In little more than a decade, BECCS had gone from being a highly theoretical proposal for Sweden’s paper mills to earn carbon credits to being a key negative emissions technology underpinning the modelling, promoted by the IPCC, showing how the world could avoid dangerous climate change this century.
As a result, Van Vuuren now believes that climate scientists and policymakers stand at a crucial crossroads:
“I believe by far the most important question now is how to make decisions in the period up to 2020 on mitigation strategies for the next centuries in the light of the fact that most scenarios in the literature rely on negative emissions in the second half of the century to meet stringent targets.

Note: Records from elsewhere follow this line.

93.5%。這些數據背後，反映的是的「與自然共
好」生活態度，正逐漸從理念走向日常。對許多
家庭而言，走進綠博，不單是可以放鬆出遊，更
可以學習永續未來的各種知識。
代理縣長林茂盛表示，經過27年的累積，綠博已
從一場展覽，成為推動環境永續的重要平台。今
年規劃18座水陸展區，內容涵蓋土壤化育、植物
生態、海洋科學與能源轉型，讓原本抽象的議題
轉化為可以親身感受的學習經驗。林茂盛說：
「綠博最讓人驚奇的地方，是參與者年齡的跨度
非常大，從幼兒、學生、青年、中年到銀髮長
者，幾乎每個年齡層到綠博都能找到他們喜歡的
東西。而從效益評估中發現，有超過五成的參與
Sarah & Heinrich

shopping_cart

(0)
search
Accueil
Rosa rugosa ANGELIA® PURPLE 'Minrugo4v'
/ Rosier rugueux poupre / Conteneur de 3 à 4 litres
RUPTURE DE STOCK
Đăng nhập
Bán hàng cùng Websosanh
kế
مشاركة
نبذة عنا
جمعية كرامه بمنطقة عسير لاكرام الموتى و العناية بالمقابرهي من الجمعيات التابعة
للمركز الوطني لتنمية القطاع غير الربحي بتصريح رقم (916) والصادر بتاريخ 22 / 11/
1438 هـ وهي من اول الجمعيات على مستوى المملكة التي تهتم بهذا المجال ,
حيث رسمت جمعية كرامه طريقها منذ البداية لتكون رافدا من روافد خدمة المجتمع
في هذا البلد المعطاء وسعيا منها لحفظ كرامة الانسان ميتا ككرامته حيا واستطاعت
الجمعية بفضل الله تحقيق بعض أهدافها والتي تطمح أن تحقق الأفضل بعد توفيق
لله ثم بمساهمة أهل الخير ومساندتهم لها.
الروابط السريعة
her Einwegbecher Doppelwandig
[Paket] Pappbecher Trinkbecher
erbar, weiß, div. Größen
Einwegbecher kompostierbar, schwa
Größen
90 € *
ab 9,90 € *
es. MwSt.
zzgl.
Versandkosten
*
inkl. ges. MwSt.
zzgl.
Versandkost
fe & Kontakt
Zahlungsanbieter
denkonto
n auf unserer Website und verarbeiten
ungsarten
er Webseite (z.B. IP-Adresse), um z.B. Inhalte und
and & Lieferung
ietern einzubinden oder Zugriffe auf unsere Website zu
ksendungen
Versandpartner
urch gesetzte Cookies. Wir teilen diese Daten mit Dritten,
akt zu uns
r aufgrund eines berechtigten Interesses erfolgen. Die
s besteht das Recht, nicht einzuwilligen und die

Should decision-makers follow the results of these models, and take the risk that these technologies will potentially not emerge and thus locking us in in higher concentration levels? Or should decision makers implement even stronger short-term emission reductions – even the “with-BECCS” scenarios are ambitious – and thus keeping options open? It would be good if science could help decision-makers with that crucial question.”